Please count the lines of the data below that contain the word "Cyperus" and give only that number.

-- Begin INFORMATION SHOWN --

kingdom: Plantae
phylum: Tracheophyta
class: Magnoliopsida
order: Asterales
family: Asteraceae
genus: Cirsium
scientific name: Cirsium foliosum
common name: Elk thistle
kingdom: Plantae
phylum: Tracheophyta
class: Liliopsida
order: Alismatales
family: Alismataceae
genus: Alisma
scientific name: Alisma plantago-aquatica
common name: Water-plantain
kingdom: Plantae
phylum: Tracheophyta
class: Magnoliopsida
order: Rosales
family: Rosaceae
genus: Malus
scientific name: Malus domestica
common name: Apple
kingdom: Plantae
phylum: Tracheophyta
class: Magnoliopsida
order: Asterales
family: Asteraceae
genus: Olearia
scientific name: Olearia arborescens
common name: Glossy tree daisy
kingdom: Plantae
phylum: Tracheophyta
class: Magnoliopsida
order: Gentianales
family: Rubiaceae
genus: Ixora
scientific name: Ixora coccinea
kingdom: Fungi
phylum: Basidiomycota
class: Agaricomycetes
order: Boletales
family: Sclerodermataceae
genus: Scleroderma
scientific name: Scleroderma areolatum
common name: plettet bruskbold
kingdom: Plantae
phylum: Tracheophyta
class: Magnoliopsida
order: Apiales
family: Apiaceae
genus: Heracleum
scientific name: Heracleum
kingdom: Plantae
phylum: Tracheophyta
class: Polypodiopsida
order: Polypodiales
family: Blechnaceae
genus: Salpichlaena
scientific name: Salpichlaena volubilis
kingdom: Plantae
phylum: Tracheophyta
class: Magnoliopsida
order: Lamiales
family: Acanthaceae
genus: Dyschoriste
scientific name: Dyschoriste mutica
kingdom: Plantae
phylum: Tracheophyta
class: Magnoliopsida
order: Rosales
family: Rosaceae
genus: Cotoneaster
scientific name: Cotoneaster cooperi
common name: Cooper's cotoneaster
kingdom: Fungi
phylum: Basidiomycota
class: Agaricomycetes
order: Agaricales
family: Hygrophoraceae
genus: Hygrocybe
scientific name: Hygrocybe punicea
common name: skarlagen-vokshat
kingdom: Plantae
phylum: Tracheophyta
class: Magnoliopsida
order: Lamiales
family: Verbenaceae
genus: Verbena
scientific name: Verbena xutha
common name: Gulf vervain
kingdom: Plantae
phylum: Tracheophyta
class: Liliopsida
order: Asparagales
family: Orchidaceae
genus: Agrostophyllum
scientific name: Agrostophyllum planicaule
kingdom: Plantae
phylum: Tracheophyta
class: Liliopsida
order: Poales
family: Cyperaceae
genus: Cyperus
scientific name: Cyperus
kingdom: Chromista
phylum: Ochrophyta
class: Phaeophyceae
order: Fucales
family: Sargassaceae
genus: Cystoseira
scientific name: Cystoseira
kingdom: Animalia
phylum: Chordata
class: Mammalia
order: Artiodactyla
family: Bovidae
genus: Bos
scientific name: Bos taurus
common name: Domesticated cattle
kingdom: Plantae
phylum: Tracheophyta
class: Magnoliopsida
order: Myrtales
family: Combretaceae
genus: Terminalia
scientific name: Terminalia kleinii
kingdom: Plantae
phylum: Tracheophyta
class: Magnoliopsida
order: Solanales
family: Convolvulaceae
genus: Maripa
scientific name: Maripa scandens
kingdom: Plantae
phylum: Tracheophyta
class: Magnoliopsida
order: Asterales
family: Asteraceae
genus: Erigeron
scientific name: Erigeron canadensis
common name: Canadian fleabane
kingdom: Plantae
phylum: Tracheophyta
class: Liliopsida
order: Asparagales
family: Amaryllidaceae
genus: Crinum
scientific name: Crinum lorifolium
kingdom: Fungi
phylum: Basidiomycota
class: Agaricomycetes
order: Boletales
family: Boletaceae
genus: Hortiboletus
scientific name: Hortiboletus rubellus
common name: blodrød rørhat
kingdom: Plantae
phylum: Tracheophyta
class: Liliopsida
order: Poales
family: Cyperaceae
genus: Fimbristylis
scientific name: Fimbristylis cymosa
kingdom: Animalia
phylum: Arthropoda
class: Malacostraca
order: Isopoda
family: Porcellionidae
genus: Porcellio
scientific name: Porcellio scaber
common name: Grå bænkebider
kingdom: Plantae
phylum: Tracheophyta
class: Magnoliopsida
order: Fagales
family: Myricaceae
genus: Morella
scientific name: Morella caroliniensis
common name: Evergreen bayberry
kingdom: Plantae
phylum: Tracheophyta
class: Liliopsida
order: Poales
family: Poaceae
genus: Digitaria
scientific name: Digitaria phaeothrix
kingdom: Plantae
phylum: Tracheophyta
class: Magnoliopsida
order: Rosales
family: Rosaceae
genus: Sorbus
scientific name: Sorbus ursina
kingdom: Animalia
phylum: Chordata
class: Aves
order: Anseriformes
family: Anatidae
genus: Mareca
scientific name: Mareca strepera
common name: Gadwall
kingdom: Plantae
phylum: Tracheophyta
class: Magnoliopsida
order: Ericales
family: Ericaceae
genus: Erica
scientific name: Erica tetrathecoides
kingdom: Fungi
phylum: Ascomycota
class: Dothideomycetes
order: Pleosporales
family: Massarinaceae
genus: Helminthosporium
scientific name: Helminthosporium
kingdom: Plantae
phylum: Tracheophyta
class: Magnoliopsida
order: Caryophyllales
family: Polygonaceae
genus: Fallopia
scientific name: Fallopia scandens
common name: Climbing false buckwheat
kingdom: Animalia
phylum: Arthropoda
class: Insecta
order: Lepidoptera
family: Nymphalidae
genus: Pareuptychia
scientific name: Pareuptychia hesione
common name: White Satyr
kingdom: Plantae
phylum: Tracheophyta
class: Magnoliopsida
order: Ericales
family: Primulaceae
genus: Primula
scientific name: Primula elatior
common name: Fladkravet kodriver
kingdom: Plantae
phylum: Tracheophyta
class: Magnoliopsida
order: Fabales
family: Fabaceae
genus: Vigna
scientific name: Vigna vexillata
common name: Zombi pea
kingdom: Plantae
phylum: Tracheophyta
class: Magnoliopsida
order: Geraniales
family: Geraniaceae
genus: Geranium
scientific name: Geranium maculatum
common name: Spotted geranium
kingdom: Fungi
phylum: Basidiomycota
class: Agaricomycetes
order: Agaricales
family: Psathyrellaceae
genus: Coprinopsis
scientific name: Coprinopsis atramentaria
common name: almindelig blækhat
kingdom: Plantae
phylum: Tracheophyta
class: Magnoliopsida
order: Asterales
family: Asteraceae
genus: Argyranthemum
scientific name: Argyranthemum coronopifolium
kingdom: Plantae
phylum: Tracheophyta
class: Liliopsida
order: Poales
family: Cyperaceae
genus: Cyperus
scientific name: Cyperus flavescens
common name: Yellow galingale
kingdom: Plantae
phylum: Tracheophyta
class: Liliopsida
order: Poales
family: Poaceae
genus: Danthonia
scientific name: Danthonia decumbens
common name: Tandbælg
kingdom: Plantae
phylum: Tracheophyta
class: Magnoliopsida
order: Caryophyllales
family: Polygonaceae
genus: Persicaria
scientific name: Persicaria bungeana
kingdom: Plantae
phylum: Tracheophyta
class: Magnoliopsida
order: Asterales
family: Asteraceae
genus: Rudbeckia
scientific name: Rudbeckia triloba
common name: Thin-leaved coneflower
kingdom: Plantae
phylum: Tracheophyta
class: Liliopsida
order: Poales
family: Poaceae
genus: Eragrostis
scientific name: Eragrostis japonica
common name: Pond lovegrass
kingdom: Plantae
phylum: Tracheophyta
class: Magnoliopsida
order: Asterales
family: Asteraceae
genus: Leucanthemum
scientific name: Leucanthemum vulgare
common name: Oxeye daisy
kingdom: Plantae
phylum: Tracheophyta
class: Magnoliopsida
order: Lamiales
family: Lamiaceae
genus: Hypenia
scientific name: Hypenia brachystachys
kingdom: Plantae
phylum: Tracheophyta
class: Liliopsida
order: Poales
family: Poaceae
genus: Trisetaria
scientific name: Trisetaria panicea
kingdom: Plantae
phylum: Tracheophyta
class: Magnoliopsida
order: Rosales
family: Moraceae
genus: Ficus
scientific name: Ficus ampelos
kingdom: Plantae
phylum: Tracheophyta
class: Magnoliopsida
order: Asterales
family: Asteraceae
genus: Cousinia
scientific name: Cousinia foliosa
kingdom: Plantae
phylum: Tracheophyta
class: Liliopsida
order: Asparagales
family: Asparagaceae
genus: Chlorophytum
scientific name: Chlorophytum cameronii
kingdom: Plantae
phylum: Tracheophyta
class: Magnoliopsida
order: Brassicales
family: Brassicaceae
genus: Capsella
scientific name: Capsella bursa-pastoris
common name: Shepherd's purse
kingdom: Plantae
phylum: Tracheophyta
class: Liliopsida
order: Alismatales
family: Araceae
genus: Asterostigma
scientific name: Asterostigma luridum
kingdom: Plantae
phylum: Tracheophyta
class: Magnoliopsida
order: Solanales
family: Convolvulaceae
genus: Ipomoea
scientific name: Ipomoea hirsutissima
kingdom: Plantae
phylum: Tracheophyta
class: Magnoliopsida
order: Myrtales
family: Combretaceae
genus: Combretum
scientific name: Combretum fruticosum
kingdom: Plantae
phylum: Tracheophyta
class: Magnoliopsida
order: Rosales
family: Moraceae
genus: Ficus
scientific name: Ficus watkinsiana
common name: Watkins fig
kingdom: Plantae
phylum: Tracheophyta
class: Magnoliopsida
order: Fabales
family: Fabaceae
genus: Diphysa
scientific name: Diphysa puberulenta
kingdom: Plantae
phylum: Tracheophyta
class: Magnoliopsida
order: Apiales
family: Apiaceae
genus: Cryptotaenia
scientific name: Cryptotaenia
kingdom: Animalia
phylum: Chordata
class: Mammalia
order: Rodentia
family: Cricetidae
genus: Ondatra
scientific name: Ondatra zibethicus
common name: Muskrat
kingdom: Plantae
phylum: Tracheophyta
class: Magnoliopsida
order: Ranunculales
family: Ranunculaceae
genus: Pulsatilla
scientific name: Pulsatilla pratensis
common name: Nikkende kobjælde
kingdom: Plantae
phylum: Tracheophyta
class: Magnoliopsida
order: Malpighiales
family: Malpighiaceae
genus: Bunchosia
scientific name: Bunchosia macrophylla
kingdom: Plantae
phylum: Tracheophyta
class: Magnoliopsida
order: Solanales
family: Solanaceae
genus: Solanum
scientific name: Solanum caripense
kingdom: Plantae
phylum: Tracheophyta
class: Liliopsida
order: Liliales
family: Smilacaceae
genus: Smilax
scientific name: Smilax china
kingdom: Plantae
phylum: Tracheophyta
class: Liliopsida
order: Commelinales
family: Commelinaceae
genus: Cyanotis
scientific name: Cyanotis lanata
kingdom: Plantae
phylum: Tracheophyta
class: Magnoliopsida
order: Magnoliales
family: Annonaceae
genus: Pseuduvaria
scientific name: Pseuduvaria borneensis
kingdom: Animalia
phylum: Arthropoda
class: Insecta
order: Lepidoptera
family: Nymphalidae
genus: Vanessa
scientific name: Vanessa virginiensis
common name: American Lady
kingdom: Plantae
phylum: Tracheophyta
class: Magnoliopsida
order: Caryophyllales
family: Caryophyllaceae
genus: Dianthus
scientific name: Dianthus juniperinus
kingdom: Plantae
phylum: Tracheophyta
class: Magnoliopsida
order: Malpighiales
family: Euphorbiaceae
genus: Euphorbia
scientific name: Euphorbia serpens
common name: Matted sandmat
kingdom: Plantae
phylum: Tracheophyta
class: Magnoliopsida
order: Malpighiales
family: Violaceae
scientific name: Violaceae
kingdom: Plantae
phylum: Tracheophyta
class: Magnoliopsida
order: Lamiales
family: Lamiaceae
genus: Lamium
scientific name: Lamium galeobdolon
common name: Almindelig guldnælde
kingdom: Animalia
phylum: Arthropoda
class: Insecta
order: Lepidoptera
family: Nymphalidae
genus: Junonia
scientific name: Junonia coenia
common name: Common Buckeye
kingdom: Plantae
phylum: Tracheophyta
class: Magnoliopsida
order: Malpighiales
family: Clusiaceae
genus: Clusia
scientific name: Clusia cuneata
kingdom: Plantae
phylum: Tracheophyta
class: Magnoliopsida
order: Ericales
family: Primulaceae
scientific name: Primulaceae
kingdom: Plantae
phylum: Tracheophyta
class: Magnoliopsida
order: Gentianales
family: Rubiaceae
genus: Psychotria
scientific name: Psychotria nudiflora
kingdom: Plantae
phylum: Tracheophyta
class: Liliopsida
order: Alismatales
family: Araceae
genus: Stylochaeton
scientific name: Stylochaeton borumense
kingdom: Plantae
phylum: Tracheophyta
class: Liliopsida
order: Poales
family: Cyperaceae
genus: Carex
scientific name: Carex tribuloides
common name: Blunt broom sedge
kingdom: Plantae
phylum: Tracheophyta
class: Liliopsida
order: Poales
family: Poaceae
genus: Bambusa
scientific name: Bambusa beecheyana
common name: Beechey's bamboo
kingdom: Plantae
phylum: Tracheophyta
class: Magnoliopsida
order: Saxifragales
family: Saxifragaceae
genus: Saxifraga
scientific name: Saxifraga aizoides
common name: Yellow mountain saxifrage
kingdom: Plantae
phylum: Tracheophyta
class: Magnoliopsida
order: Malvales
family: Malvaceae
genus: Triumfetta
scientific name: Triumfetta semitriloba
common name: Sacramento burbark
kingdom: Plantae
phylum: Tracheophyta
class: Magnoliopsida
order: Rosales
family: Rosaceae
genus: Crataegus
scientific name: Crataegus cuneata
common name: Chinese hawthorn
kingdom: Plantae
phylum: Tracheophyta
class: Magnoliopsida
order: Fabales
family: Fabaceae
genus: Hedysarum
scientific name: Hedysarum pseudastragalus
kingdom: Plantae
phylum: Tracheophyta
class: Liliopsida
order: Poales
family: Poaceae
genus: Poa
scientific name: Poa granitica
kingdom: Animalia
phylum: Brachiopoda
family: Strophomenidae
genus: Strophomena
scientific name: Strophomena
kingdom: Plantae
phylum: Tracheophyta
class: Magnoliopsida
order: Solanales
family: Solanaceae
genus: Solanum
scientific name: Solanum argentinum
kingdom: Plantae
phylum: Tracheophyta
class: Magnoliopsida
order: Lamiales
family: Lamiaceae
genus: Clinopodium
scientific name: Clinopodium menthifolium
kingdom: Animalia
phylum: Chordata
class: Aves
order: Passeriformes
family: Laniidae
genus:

-- End INFORMATION SHOWN --

- **WRITTEN ANSWER**: 4